(Collected data)
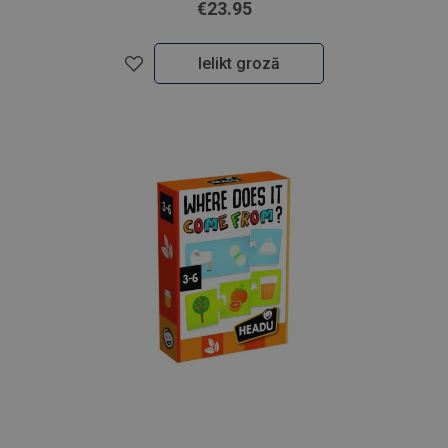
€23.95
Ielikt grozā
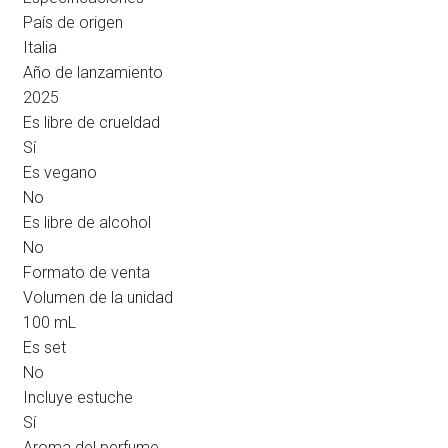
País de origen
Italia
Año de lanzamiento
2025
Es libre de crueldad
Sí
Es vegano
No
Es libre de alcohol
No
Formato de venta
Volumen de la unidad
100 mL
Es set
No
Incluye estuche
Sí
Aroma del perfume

What you should do ▸ Turn every line of the text in the material above into a Markdown table with the columns "Row" and "Line", one numbered row per line. Omit blank lines and the pictures.

Answer to the problem ▸
| Row | Line |
|---|---|
| 1 | €23.95 |
| 2 | Ielikt grozā |
| 3 | País de origen |
| 4 | Italia |
| 5 | Año de lanzamiento |
| 6 | 2025 |
| 7 | Es libre de crueldad |
| 8 | Sí |
| 9 | Es vegano |
| 10 | No |
| 11 | Es libre de alcohol |
| 12 | No |
| 13 | Formato de venta |
| 14 | Volumen de la unidad |
| 15 | 100 mL |
| 16 | Es set |
| 17 | No |
| 18 | Incluye estuche |
| 19 | Sí |
| 20 | Aroma del perfume |